- Born: Stefano Rota 1 October 1961 (age 64) Turin, Piedmont, Italy
- Other name: Italo Monitor
- Occupations: Singer; songwriter; musician; actor;
- Spouse: Loredana Cazzola ​(m. 1990)​
- Musical career
- Genres: Italo disco; synth-pop; new wave; electronic; Italo house;
- Instruments: Vocals; keyboards; harmonica;
- Labels: A&M; CGD; EMI; RCA; SAIFAM; Teldec;
- Formerly of: Righeira

= Michael Righeira =

Italian singer, songwriter, musician and actor (born 1961)

Stefano Rota (born 1 October 1961), known professionally as Michael Righeira, is an Italian singer, songwriter, musician and actor. He is best known for his work in the musical duo Righeira.

== Early life ==

Michael Righeira was born Stefano Rota on 1 October 1961 in Turin.

Rota attended Albert Einstein Scientific High School in Turin, where he first met schoolmate Stefano Righi.

== Career ==

At the age of 22 in 1983, Rota formed a musical duo together with Righi. They adopted the name Righeira, which was made up by Righi during a football game a few years earlier. The two billed themselves as Michael and Johnson Righeira, as well as "musical brothers". Their music resulted in attention from the La Bionda brothers, who became key figures in their subsequent success. They signed a recording contract in 1982. The duo had their first hit, "Vamos a la playa", in 1983. The success established their reputation as a modern dance duo. (Note: In 1983, Righeira released their debut studio album: Righeira.)

After Righeira disbanded for the second time in 2016, Rota moved to Thiene to pursue other career paths.

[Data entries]
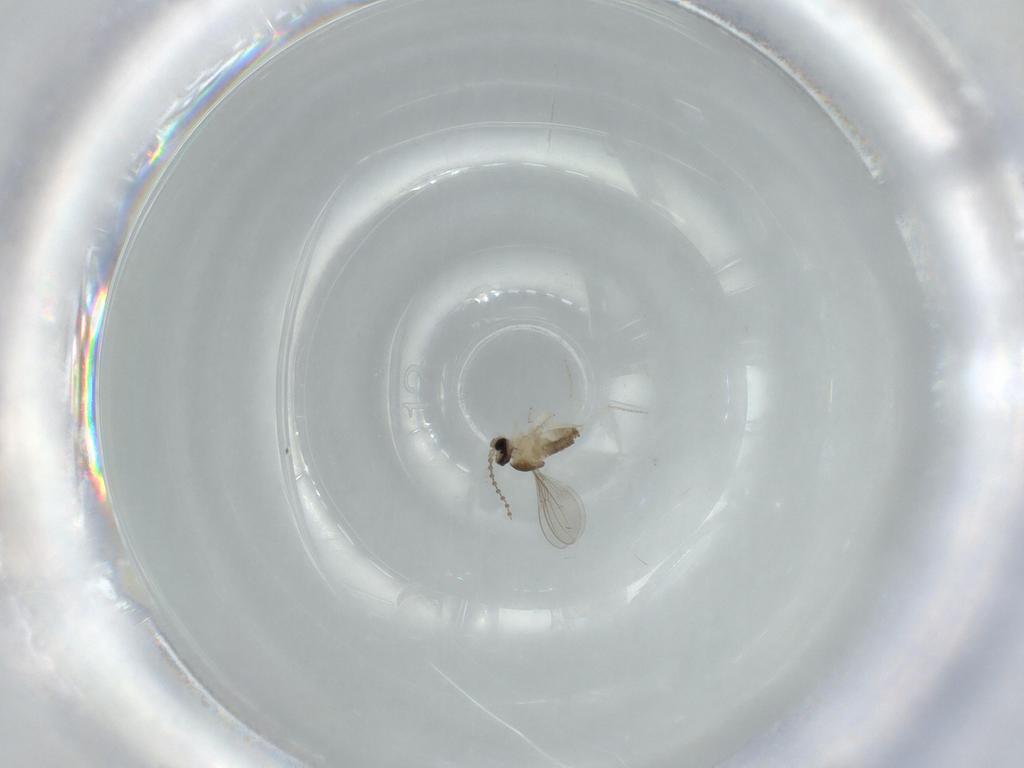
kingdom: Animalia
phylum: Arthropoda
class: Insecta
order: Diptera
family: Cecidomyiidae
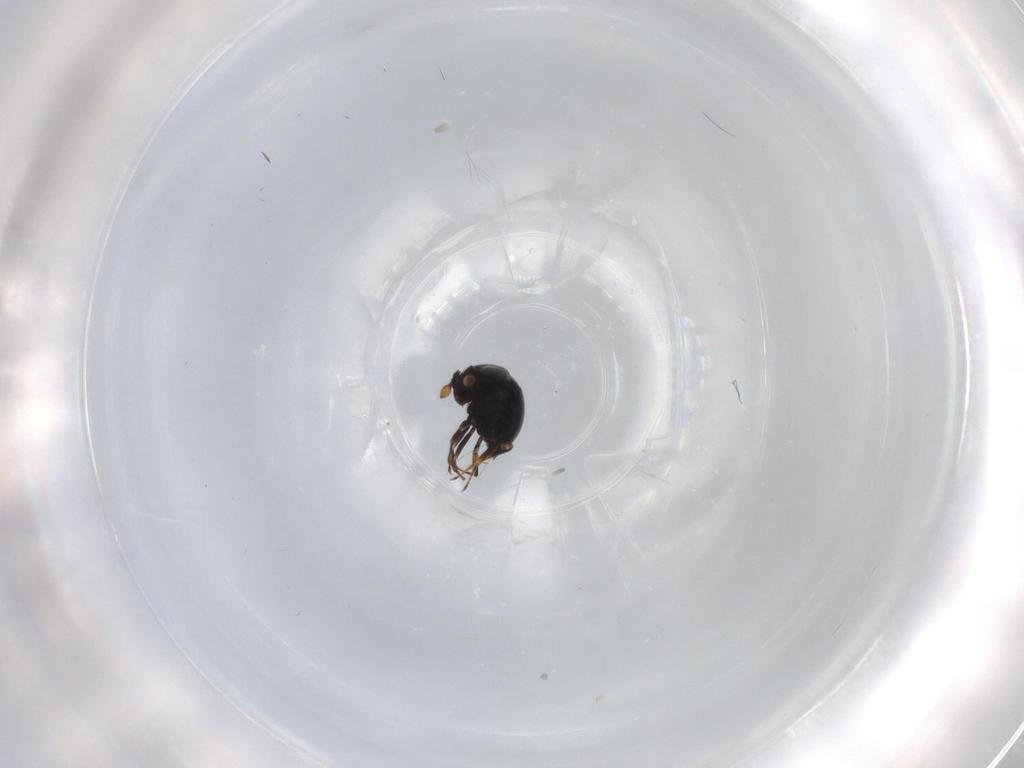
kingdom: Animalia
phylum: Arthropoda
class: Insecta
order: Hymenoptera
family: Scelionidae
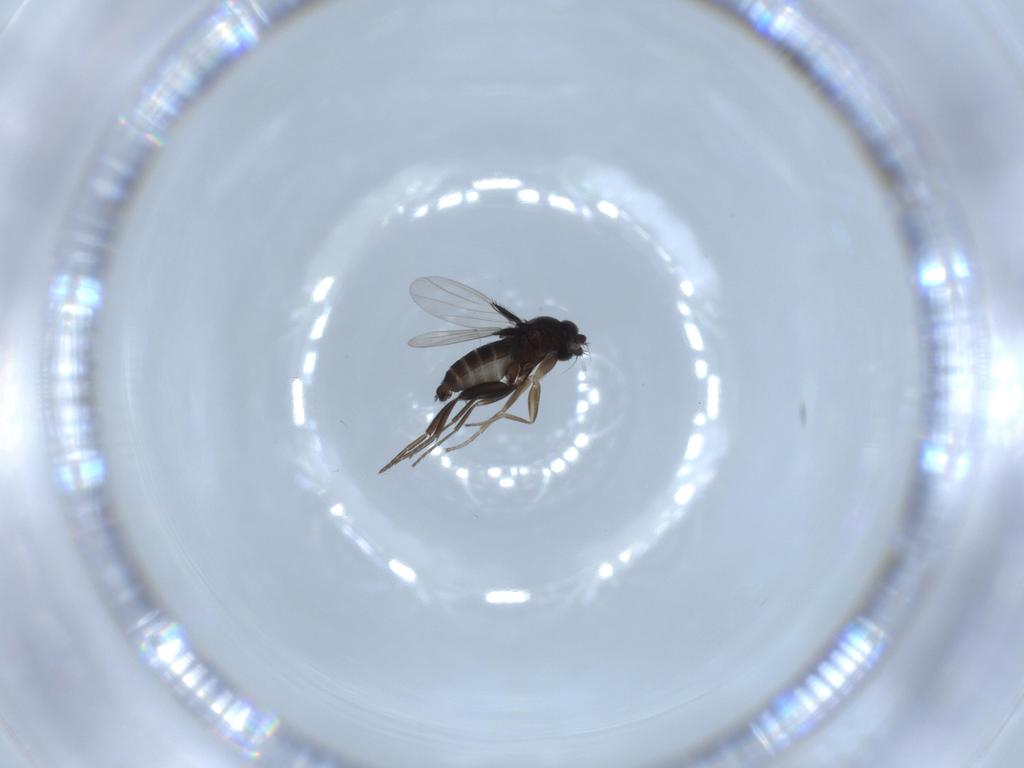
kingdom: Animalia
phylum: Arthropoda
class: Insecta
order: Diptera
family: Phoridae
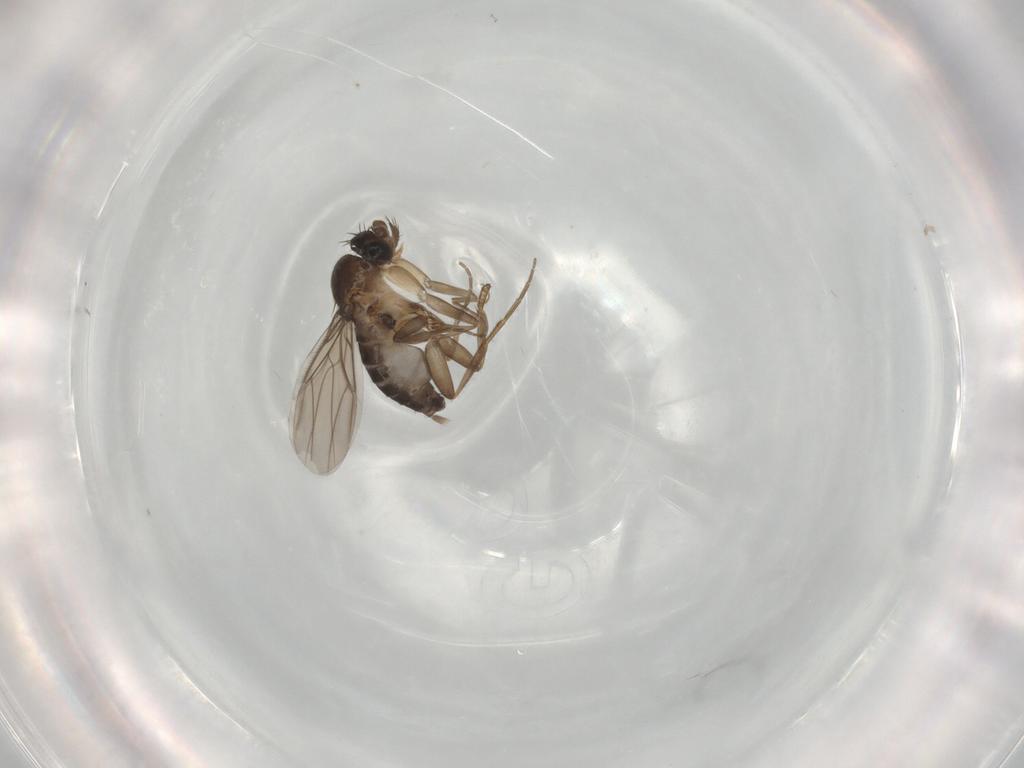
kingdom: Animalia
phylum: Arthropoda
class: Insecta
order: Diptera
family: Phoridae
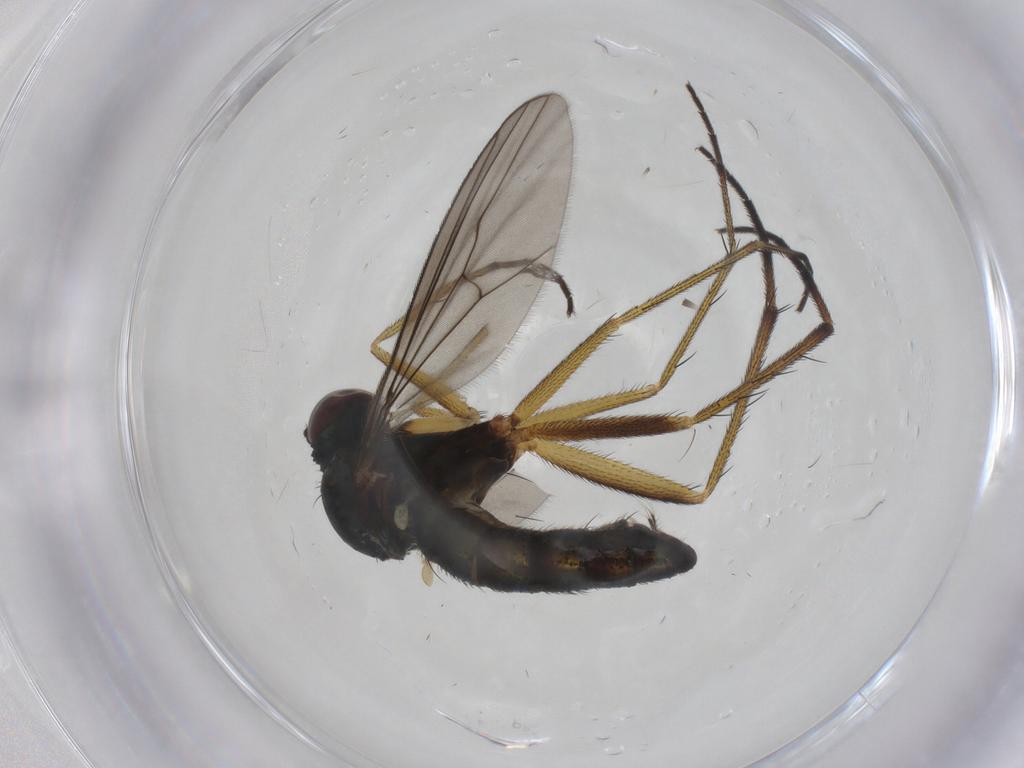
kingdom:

## PROBLEMS TO WORK ON:
• 1. Reproduce verbatim every line of the entries naming living things, from the first kingdom line through the last, omitting the pictures.
• 2. Extend the article on Michael Righeira beyond its final sentence.
These entries bear no relation to the article about Michael Righeira.

## RESPONSES PER TASK:
• 1.
kingdom: Animalia
phylum: Arthropoda
class: Insecta
order: Diptera
family: Cecidomyiidae
kingdom: Animalia
phylum: Arthropoda
class: Insecta
order: Hymenoptera
family: Scelionidae
kingdom: Animalia
phylum: Arthropoda
class: Insecta
order: Diptera
family: Phoridae
kingdom: Animalia
phylum: Arthropoda
class: Insecta
order: Diptera
family: Phoridae
kingdom:

• 2.
Following the first break-up of Righeira in 1992, Rota took an eight-year break from his music career to study law and literature at the University of Padua.

=== Acting career ===

In 1984, Rota starred in the television show Sotto le stelle, where he made his acting debut. The following year, he and comedian Enrico Beruschi co-starred in a sketch for the variety show Drive In. Rota appeared on the La TV delle ragazze show in 1988 together with actress Maria Amelia Monti. Between February 2011 and June 2013, Rota studied at Michael E. Rodgers acting school in Milan.

== Personal life ==

=== Relationships ===

==== Loredana Cazzola ====

In 1990, Rota married Loredana Cazzola, a businesswoman from Schio. The couple first met in 1988.

==== Johnson Righeira ====

Though Rota had a close relationship with Righi, the two grew apart following their second break-up in 2016.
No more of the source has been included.